*** Opening of Provided records ***

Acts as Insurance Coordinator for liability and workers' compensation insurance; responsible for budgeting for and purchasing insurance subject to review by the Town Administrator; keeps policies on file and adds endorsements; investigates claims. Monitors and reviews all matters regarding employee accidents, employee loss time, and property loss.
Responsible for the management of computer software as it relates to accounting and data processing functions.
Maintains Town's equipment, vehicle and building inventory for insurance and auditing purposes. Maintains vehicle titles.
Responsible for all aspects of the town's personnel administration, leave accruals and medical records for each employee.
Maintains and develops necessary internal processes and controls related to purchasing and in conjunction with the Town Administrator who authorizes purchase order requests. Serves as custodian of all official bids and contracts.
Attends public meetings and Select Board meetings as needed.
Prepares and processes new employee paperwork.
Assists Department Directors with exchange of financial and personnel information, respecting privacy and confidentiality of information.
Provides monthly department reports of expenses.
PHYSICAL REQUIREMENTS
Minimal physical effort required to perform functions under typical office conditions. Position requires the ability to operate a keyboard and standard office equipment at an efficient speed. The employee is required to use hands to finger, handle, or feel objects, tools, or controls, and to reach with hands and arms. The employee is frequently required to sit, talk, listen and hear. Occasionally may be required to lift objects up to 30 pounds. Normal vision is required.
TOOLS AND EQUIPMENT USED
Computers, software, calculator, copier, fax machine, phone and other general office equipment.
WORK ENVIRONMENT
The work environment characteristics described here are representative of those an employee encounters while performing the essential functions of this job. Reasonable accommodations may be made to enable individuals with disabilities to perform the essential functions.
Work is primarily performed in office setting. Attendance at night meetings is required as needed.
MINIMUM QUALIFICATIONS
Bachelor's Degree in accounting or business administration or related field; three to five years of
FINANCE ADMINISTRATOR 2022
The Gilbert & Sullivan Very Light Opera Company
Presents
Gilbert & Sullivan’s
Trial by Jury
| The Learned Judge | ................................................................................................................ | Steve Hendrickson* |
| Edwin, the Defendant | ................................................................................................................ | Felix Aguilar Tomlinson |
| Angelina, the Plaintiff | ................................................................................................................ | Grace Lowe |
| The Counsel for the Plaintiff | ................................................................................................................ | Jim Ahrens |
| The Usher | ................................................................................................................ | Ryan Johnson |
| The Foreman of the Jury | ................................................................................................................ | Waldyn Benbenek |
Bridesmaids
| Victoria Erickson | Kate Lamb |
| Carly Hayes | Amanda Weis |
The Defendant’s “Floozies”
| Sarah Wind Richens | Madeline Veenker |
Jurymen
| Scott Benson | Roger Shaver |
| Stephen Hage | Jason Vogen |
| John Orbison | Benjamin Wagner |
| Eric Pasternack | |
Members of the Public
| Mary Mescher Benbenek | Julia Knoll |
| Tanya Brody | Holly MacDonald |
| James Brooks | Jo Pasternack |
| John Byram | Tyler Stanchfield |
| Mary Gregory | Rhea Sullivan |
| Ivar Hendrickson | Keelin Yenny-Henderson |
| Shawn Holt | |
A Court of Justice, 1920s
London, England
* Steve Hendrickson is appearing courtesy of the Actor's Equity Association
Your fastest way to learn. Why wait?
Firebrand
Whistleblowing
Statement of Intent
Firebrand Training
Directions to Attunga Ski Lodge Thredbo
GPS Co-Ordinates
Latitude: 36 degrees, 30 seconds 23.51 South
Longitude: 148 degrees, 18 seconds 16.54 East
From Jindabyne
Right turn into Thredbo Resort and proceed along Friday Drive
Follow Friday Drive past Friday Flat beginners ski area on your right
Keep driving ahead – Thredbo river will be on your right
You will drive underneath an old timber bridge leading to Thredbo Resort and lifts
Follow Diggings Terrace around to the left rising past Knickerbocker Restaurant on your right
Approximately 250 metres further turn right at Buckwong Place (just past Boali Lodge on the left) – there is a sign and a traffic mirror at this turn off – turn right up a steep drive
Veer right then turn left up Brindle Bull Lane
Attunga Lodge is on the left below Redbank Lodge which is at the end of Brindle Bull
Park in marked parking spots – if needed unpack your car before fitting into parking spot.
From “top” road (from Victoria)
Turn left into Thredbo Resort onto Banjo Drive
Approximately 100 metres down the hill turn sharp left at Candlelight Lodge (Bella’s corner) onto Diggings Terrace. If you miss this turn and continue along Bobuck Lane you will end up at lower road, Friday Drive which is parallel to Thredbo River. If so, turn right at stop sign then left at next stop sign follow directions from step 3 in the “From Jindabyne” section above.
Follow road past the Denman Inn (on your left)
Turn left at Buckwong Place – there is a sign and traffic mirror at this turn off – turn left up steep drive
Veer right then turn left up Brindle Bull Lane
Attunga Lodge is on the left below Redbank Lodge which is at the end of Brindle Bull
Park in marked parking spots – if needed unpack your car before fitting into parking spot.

*** Close of Provided records ***

▶ **Problem to solve**
Starting with the first record, copy everything through the final one exactly.

▶ **Response box**
Acts as Insurance Coordinator for liability and workers' compensation insurance; responsible for budgeting for and purchasing insurance subject to review by the Town Administrator; keeps policies on file and adds endorsements; investigates claims. Monitors and reviews all matters regarding employee accidents, employee loss time, and property loss.
Responsible for the management of computer software as it relates to accounting and data processing functions.
Maintains Town's equipment, vehicle and building inventory for insurance and auditing purposes. Maintains vehicle titles.
Responsible for all aspects of the town's personnel administration, leave accruals and medical records for each employee.
Maintains and develops necessary internal processes and controls related to purchasing and in conjunction with the Town Administrator who authorizes purchase order requests. Serves as custodian of all official bids and contracts.
Attends public meetings and Select Board meetings as needed.
Prepares and processes new employee paperwork.
Assists Department Directors with exchange of financial and personnel information, respecting privacy and confidentiality of information.
Provides monthly department reports of expenses.
PHYSICAL REQUIREMENTS
Minimal physical effort required to perform functions under typical office conditions. Position requires the ability to operate a keyboard and standard office equipment at an efficient speed. The employee is required to use hands to finger, handle, or feel objects, tools, or controls, and to reach with hands and arms. The employee is frequently required to sit, talk, listen and hear. Occasionally may be required to lift objects up to 30 pounds. Normal vision is required.
TOOLS AND EQUIPMENT USED
Computers, software, calculator, copier, fax machine, phone and other general office equipment.
WORK ENVIRONMENT
The work environment characteristics described here are representative of those an employee encounters while performing the essential functions of this job. Reasonable accommodations may be made to enable individuals with disabilities to perform the essential functions.
Work is primarily performed in office setting. Attendance at night meetings is required as needed.
MINIMUM QUALIFICATIONS
Bachelor's Degree in accounting or business administration or related field; three to five years of
FINANCE ADMINISTRATOR 2022
The Gilbert & Sullivan Very Light Opera Company
Presents
Gilbert & Sullivan’s
Trial by Jury
| The Learned Judge | ................................................................................................................ | Steve Hendrickson* |
| Edwin, the Defendant | ................................................................................................................ | Felix Aguilar Tomlinson |
| Angelina, the Plaintiff | ................................................................................................................ | Grace Lowe |
| The Counsel for the Plaintiff | ................................................................................................................ | Jim Ahrens |
| The Usher | ................................................................................................................ | Ryan Johnson |
| The Foreman of the Jury | ................................................................................................................ | Waldyn Benbenek |
Bridesmaids
| Victoria Erickson | Kate Lamb |
| Carly Hayes | Amanda Weis |
The Defendant’s “Floozies”
| Sarah Wind Richens | Madeline Veenker |
Jurymen
| Scott Benson | Roger Shaver |
| Stephen Hage | Jason Vogen |
| John Orbison | Benjamin Wagner |
| Eric Pasternack | |
Members of the Public
| Mary Mescher Benbenek | Julia Knoll |
| Tanya Brody | Holly MacDonald |
| James Brooks | Jo Pasternack |
| John Byram | Tyler Stanchfield |
| Mary Gregory | Rhea Sullivan |
| Ivar Hendrickson | Keelin Yenny-Henderson |
| Shawn Holt | |
A Court of Justice, 1920s
London, England
* Steve Hendrickson is appearing courtesy of the Actor's Equity Association
Your fastest way to learn. Why wait?
Firebrand
Whistleblowing
Statement of Intent
Firebrand Training
Directions to Attunga Ski Lodge Thredbo
GPS Co-Ordinates
Latitude: 36 degrees, 30 seconds 23.51 South
Longitude: 148 degrees, 18 seconds 16.54 East
From Jindabyne
Right turn into Thredbo Resort and proceed along Friday Drive
Follow Friday Drive past Friday Flat beginners ski area on your right
Keep driving ahead – Thredbo river will be on your right
You will drive underneath an old timber bridge leading to Thredbo Resort and lifts
Follow Diggings Terrace around to the left rising past Knickerbocker Restaurant on your right
Approximately 250 metres further turn right at Buckwong Place (just past Boali Lodge on the left) – there is a sign and a traffic mirror at this turn off – turn right up a steep drive
Veer right then turn left up Brindle Bull Lane
Attunga Lodge is on the left below Redbank Lodge which is at the end of Brindle Bull
Park in marked parking spots – if needed unpack your car before fitting into parking spot.
From “top” road (from Victoria)
Turn left into Thredbo Resort onto Banjo Drive
Approximately 100 metres down the hill turn sharp left at Candlelight Lodge (Bella’s corner) onto Diggings Terrace. If you miss this turn and continue along Bobuck Lane you will end up at lower road, Friday Drive which is parallel to Thredbo River. If so, turn right at stop sign then left at next stop sign follow directions from step 3 in the “From Jindabyne” section above.
Follow road past the Denman Inn (on your left)
Turn left at Buckwong Place – there is a sign and traffic mirror at this turn off – turn left up steep drive
Veer right then turn left up Brindle Bull Lane
Attunga Lodge is on the left below Redbank Lodge which is at the end of Brindle Bull
Park in marked parking spots – if needed unpack your car before fitting into parking spot.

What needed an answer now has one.